Thanks, will do that next.

Argo says pH of water isn't all that meaningful, actually, relative to alkalinity of water, which helps determine the appropriate fertilizer to use.


----------



## PaphMadMan (May 14, 2017)

A couple points. If you are only testing a solution that is close to neutral, say 6-8, then a one point calibration at 7.0 is perfectly reasonable. If you want to be accurate over a range then a 2 or 3 point calibration is better, but your meter doesn't support that anyway.

The fact that the reading was 7.6 initially is meaningless. It takes most pH electrodes at least a couple minutes to reach equilibrium with the solution, especially a low ionic strength unbuffered solution like rainwater. 

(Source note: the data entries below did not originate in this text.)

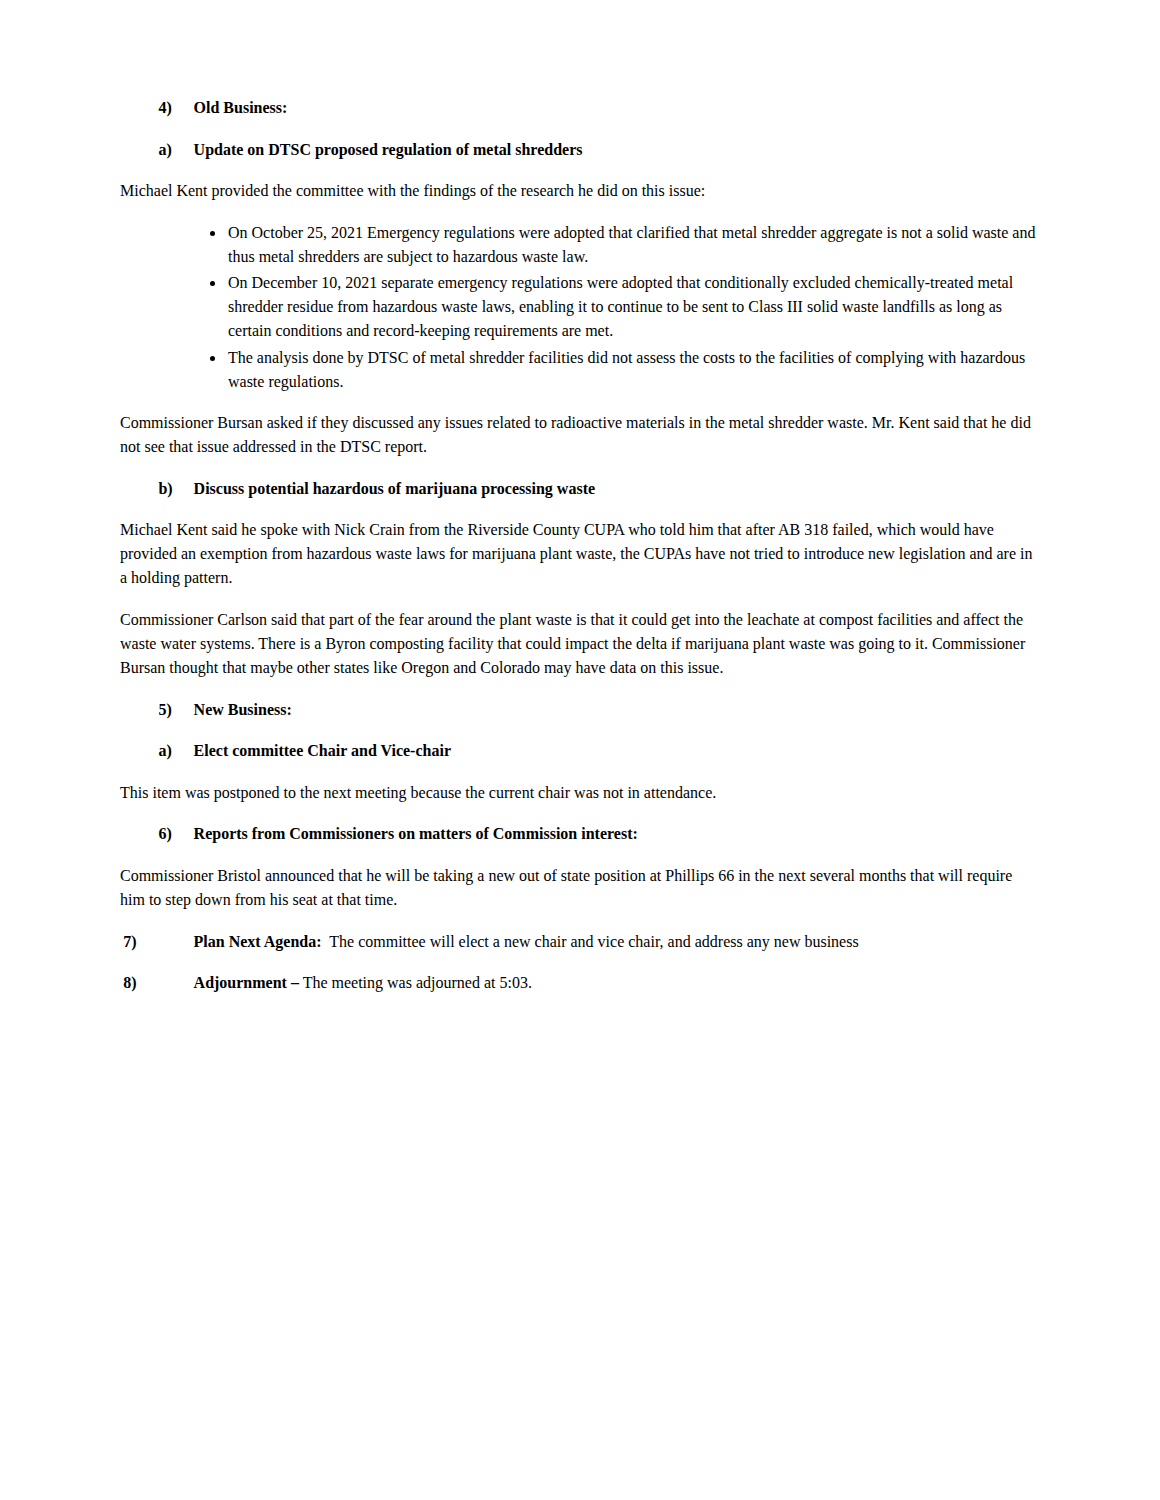4) Old Business:
a) Update on DTSC proposed regulation of metal shredders
Michael Kent provided the committee with the findings of the research he did on this issue:
On October 25, 2021 Emergency regulations were adopted that clarified that metal shredder aggregate is not a solid waste and thus metal shredders are subject to hazardous waste law.
On December 10, 2021 separate emergency regulations were adopted that conditionally excluded chemically-treated metal shredder residue from hazardous waste laws, enabling it to continue to be sent to Class III solid waste landfills as long as certain conditions and record-keeping requirements are met.
The analysis done by DTSC of metal shredder facilities did not assess the costs to the facilities of complying with hazardous waste regulations.
Commissioner Bursan asked if they discussed any issues related to radioactive materials in the metal shredder waste. Mr. Kent said that he did not see that issue addressed in the DTSC report.
b) Discuss potential hazardous of marijuana processing waste
Michael Kent said he spoke with Nick Crain from the Riverside County CUPA who told him that after AB 318 failed, which would have provided an exemption from hazardous waste laws for marijuana plant waste, the CUPAs have not tried to introduce new legislation and are in a holding pattern.
Commissioner Carlson said that part of the fear around the plant waste is that it could get into the leachate at compost facilities and affect the waste water systems. There is a Byron composting facility that could impact the delta if marijuana plant waste was going to it. Commissioner Bursan thought that maybe other states like Oregon and Colorado may have data on this issue.
5) New Business:
a) Elect committee Chair and Vice-chair
This item was postponed to the next meeting because the current chair was not in attendance.
6) Reports from Commissioners on matters of Commission interest:
Commissioner Bristol announced that he will be taking a new out of state position at Phillips 66 in the next several months that will require him to step down from his seat at that time.
7) Plan Next Agenda: The committee will elect a new chair and vice chair, and address any new business
8) Adjournment – The meeting was adjourned at 5:03.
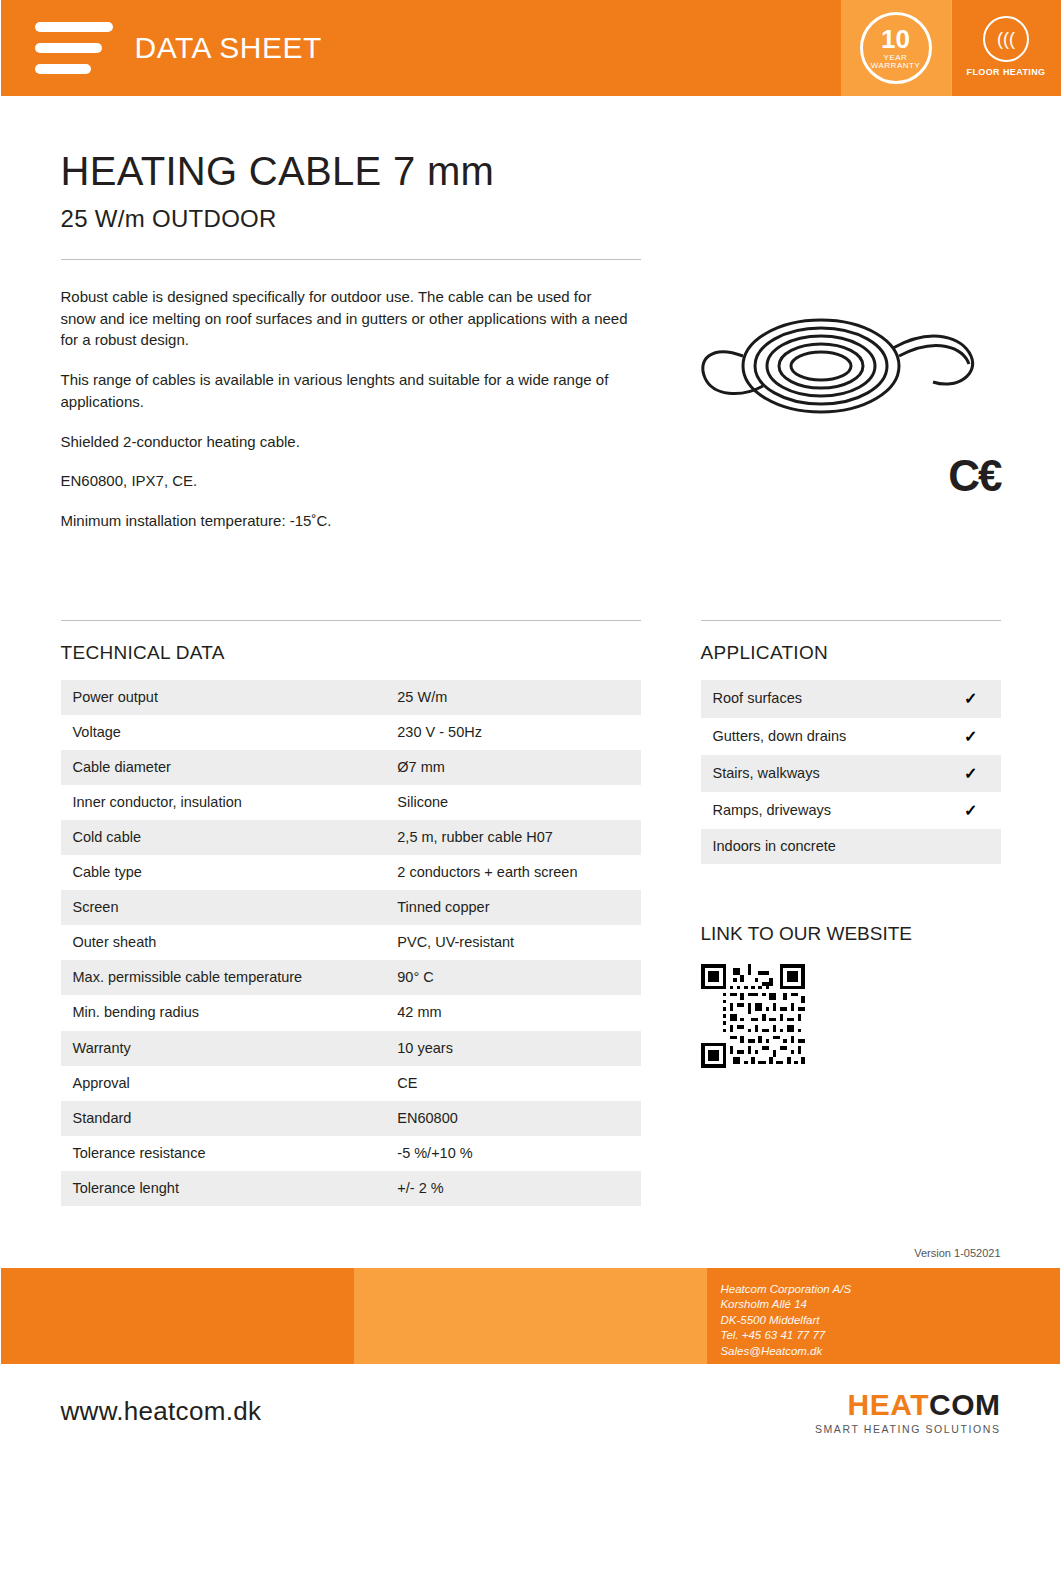DATA SHEET
10 YEAR
WARRANTY
(((
FLOOR HEATING
HEATING CABLE 7 mm
25 W/m OUTDOOR
Robust cable is designed specifically for outdoor use. The cable can be used for snow and ice melting on roof surfaces and in gutters or other applications with a need for a robust design.
This range of cables is available in various lenghts and suitable for a wide range of applications.
Shielded 2-conductor heating cable.
EN60800, IPX7, CE.
Minimum installation temperature: -15˚C.
C€
TECHNICAL DATA
| Power output | 25 W/m |
| Voltage | 230 V - 50Hz |
| Cable diameter | Ø7 mm |
| Inner conductor, insulation | Silicone |
| Cold cable | 2,5 m, rubber cable H07 |
| Cable type | 2 conductors + earth screen |
| Screen | Tinned copper |
| Outer sheath | PVC, UV-resistant |
| Max. permissible cable temperature | 90° C |
| Min. bending radius | 42 mm |
| Warranty | 10 years |
| Approval | CE |
| Standard | EN60800 |
| Tolerance resistance | -5 %/+10 % |
| Tolerance lenght | +/- 2 % |
APPLICATION
| Roof surfaces | ✓ |
| Gutters, down drains | ✓ |
| Stairs, walkways | ✓ |
| Ramps, driveways | ✓ |
| Indoors in concrete | |
LINK TO OUR WEBSITE
Version 1-052021
Heatcom Corporation A/S
Korsholm Allé 14
DK-5500 Middelfart
Tel. +45 63 41 77 77
Sales@Heatcom.dk
www.heatcom.dk
HEAT COM
SMART HEATING SOLUTIONS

7.0 or 7.01 is a meaningless distinction in terms of realistic pH measurement, and actually variable depending on temperature of the solution. Unless you have a moderately sophisticated meter and electrode that does temperature compensation, and is capable of that kind of accuracy and precision, it just doesn't matter.


----------



## gonewild (May 14, 2017)

You can safely assume your rainwater is not alkaline. You said your pH meter first reads 7.6 and then drops to 7.0(neutral). The fact that it drops from an alkaline reading down to neutral pretty much proves that.

I think you can consider rainwater as being neutral regardless of what your pH meter says. It is "neutral" because when it comes into contact with minerals it will quickly shift pH up or down and reflect the pH of the newly dissolves salts.


----------



## D-novice (May 14, 2017)

OK, so my next question would be, why isn't it acid? Rainwater is supposed to 5.5 or so.

I didn't mention, I did test some vinegar, just to confirm that my meter was capable of registering acid, and it came out at about 3.3 (I don't remember exactly, I was just doing it to confirm the meter would work on that).

Presumbably, if it were acid, my meter would register that, since it is correct for calibrating solution and for vinegar. I'm going to assume that my meter was correct (7.0) for my rainwater. 

Could it be that there is an assumption that most rainwater has picked up sulfuric acid and the like from coal-burning plants, as would be the case in much of the world, but that mine, coming from storms blowing straight off the Pacific Ocean, isn't carrying the same acid load?


----------



## PaphMadMan (May 15, 2017)

The mild acidity of rainwater in most places is due to dissolved carbon dioxide, typically putting it between 7.0 and 5.5 or so. But as nearly pure water without any buffering capacity that acidity is nearly meaningless. As soon as you add something like fertilizer to that water the pH is determined by the fertilizer regardless of the original dissolved carbon dioxide. Or when you put rainwater into organic media like bark or moss it is the media itself and soluble minerals and organic compounds in it that make the final pH, not the weak acidity from carbon dioxide. 

If your meter had been calibrated at 7 and the reading eventually equilibrated to 7, it was probably about 7 and just wasn't anywhere near carbon dioxide saturation.

Acid rain caused by sulfuric acid emissions is usually a more localized effect directly downwind, and for an air mass coming off the Pacific that would not be an issue.


----------



## Ray (May 15, 2017)

The equilibrium pH for pure water dissolving carbon dioxide from the air is 5.3. However, that is not all it can dissolve. Even some of the alkaline components of glassware can affect it, if they haven't been extracted by acid "curing" and thorough rinsing before use.


----------